**Work task**
Could you copy each of the lines below, character for character?

**Recorded data**

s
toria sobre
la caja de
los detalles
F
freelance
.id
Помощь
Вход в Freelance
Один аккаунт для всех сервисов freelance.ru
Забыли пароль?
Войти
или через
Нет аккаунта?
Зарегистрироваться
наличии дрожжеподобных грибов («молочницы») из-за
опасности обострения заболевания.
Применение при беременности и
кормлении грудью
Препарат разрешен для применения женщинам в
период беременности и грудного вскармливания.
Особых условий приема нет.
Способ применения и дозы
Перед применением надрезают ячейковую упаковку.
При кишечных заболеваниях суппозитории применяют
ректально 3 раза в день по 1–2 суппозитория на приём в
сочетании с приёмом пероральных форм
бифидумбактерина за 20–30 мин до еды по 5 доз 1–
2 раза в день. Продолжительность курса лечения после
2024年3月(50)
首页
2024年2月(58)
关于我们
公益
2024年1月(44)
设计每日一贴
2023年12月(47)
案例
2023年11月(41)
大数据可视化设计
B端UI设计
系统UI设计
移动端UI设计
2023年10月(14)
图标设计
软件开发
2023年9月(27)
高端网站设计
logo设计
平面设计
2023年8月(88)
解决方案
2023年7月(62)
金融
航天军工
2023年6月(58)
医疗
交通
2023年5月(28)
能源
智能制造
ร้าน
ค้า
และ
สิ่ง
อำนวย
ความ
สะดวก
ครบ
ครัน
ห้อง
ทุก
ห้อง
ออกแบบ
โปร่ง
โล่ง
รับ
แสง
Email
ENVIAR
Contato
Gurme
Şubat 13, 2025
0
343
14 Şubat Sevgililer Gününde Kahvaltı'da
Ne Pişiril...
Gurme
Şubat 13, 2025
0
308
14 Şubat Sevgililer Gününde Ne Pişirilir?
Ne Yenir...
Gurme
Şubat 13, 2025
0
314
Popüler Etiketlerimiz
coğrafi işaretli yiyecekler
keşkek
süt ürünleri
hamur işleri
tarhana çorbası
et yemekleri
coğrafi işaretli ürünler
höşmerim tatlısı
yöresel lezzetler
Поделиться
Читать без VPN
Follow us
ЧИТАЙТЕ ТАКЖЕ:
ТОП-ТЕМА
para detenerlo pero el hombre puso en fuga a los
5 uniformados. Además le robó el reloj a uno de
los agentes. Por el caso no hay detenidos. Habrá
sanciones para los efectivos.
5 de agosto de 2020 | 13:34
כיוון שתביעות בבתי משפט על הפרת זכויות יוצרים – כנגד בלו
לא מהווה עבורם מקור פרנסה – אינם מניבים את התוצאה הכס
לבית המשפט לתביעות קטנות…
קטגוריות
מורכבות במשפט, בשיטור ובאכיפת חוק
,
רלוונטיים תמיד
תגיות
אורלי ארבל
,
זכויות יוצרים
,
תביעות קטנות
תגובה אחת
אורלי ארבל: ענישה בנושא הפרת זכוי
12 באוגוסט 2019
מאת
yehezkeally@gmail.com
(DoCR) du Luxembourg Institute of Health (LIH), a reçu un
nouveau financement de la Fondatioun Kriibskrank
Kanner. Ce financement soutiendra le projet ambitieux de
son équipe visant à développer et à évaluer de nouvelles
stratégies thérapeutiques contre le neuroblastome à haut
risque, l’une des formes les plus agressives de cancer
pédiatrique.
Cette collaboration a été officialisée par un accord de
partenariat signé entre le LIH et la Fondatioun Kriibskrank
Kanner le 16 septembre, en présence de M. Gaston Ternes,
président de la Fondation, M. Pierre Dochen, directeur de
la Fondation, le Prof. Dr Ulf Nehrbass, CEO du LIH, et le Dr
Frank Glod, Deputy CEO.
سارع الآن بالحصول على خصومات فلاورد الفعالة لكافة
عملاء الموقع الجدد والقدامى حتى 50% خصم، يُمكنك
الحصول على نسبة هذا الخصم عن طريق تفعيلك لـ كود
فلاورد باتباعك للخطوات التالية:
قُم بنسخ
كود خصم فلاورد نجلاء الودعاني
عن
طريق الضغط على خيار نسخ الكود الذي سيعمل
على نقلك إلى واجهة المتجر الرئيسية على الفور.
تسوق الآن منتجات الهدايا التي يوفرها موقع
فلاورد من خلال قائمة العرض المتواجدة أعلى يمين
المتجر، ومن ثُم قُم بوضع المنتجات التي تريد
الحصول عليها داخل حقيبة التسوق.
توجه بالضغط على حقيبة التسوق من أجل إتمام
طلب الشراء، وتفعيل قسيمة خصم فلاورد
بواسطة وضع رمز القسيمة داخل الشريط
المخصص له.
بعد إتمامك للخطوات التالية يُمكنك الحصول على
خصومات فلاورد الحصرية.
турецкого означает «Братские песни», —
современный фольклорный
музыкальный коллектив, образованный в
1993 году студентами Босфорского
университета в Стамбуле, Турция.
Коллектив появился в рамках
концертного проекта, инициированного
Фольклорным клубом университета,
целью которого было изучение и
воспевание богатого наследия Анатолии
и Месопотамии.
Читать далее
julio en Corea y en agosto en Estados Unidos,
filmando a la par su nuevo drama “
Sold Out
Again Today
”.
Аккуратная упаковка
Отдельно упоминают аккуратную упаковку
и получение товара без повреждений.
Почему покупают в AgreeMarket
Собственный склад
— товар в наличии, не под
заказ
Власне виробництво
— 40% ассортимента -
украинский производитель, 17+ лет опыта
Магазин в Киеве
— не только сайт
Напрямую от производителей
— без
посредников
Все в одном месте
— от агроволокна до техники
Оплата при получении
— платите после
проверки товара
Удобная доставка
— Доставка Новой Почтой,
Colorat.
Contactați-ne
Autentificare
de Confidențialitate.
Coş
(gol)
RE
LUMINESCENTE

**Written reply**
s
toria sobre
la caja de
los detalles
F
freelance
.id
Помощь
Вход в Freelance
Один аккаунт для всех сервисов freelance.ru
Забыли пароль?
Войти
или через
Нет аккаунта?
Зарегистрироваться
наличии дрожжеподобных грибов («молочницы») из-за
опасности обострения заболевания.
Применение при беременности и
кормлении грудью
Препарат разрешен для применения женщинам в
период беременности и грудного вскармливания.
Особых условий приема нет.
Способ применения и дозы
Перед применением надрезают ячейковую упаковку.
При кишечных заболеваниях суппозитории применяют
ректально 3 раза в день по 1–2 суппозитория на приём в
сочетании с приёмом пероральных форм
бифидумбактерина за 20–30 мин до еды по 5 доз 1–
2 раза в день. Продолжительность курса лечения после
2024年3月(50)
首页
2024年2月(58)
关于我们
公益
2024年1月(44)
设计每日一贴
2023年12月(47)
案例
2023年11月(41)
大数据可视化设计
B端UI设计
系统UI设计
移动端UI设计
2023年10月(14)
图标设计
软件开发
2023年9月(27)
高端网站设计
logo设计
平面设计
2023年8月(88)
解决方案
2023年7月(62)
金融
航天军工
2023年6月(58)
医疗
交通
2023年5月(28)
能源
智能制造
ร้าน
ค้า
และ
สิ่ง
อำนวย
ความ
สะดวก
ครบ
ครัน
ห้อง
ทุก
ห้อง
ออกแบบ
โปร่ง
โล่ง
รับ
แสง
Email
ENVIAR
Contato
Gurme
Şubat 13, 2025
0
343
14 Şubat Sevgililer Gününde Kahvaltı'da
Ne Pişiril...
Gurme
Şubat 13, 2025
0
308
14 Şubat Sevgililer Gününde Ne Pişirilir?
Ne Yenir...
Gurme
Şubat 13, 2025
0
314
Popüler Etiketlerimiz
coğrafi işaretli yiyecekler
keşkek
süt ürünleri
hamur işleri
tarhana çorbası
et yemekleri
coğrafi işaretli ürünler
höşmerim tatlısı
yöresel lezzetler
Поделиться
Читать без VPN
Follow us
ЧИТАЙТЕ ТАКЖЕ:
ТОП-ТЕМА
para detenerlo pero el hombre puso en fuga a los
5 uniformados. Además le robó el reloj a uno de
los agentes. Por el caso no hay detenidos. Habrá
sanciones para los efectivos.
5 de agosto de 2020 | 13:34
כיוון שתביעות בבתי משפט על הפרת זכויות יוצרים – כנגד בלו
לא מהווה עבורם מקור פרנסה – אינם מניבים את התוצאה הכס
לבית המשפט לתביעות קטנות…
קטגוריות
מורכבות במשפט, בשיטור ובאכיפת חוק
,
רלוונטיים תמיד
תגיות
אורלי ארבל
,
זכויות יוצרים
,
תביעות קטנות
תגובה אחת
אורלי ארבל: ענישה בנושא הפרת זכוי
12 באוגוסט 2019
מאת
yehezkeally@gmail.com
(DoCR) du Luxembourg Institute of Health (LIH), a reçu un
nouveau financement de la Fondatioun Kriibskrank
Kanner. Ce financement soutiendra le projet ambitieux de
son équipe visant à développer et à évaluer de nouvelles
stratégies thérapeutiques contre le neuroblastome à haut
risque, l’une des formes les plus agressives de cancer
pédiatrique.
Cette collaboration a été officialisée par un accord de
partenariat signé entre le LIH et la Fondatioun Kriibskrank
Kanner le 16 septembre, en présence de M. Gaston Ternes,
président de la Fondation, M. Pierre Dochen, directeur de
la Fondation, le Prof. Dr Ulf Nehrbass, CEO du LIH, et le Dr
Frank Glod, Deputy CEO.
سارع الآن بالحصول على خصومات فلاورد الفعالة لكافة
عملاء الموقع الجدد والقدامى حتى 50% خصم، يُمكنك
الحصول على نسبة هذا الخصم عن طريق تفعيلك لـ كود
فلاورد باتباعك للخطوات التالية:
قُم بنسخ
كود خصم فلاورد نجلاء الودعاني
عن
طريق الضغط على خيار نسخ الكود الذي سيعمل
على نقلك إلى واجهة المتجر الرئيسية على الفور.
تسوق الآن منتجات الهدايا التي يوفرها موقع
فلاورد من خلال قائمة العرض المتواجدة أعلى يمين
المتجر، ومن ثُم قُم بوضع المنتجات التي تريد
الحصول عليها داخل حقيبة التسوق.
توجه بالضغط على حقيبة التسوق من أجل إتمام
طلب الشراء، وتفعيل قسيمة خصم فلاورد
بواسطة وضع رمز القسيمة داخل الشريط
المخصص له.
بعد إتمامك للخطوات التالية يُمكنك الحصول على
خصومات فلاورد الحصرية.
турецкого означает «Братские песни», —
современный фольклорный
музыкальный коллектив, образованный в
1993 году студентами Босфорского
университета в Стамбуле, Турция.
Коллектив появился в рамках
концертного проекта, инициированного
Фольклорным клубом университета,
целью которого было изучение и
воспевание богатого наследия Анатолии
и Месопотамии.
Читать далее
julio en Corea y en agosto en Estados Unidos,
filmando a la par su nuevo drama “
Sold Out
Again Today
”.
Аккуратная упаковка
Отдельно упоминают аккуратную упаковку
и получение товара без повреждений.
Почему покупают в AgreeMarket
Собственный склад
— товар в наличии, не под
заказ
Власне виробництво
— 40% ассортимента -
украинский производитель, 17+ лет опыта
Магазин в Киеве
— не только сайт
Напрямую от производителей
— без
посредников
Все в одном месте
— от агроволокна до техники
Оплата при получении
— платите после
проверки товара
Удобная доставка
— Доставка Новой Почтой,
Colorat.
Contactați-ne
Autentificare
de Confidențialitate.
Coş
(gol)
RE
LUMINESCENTE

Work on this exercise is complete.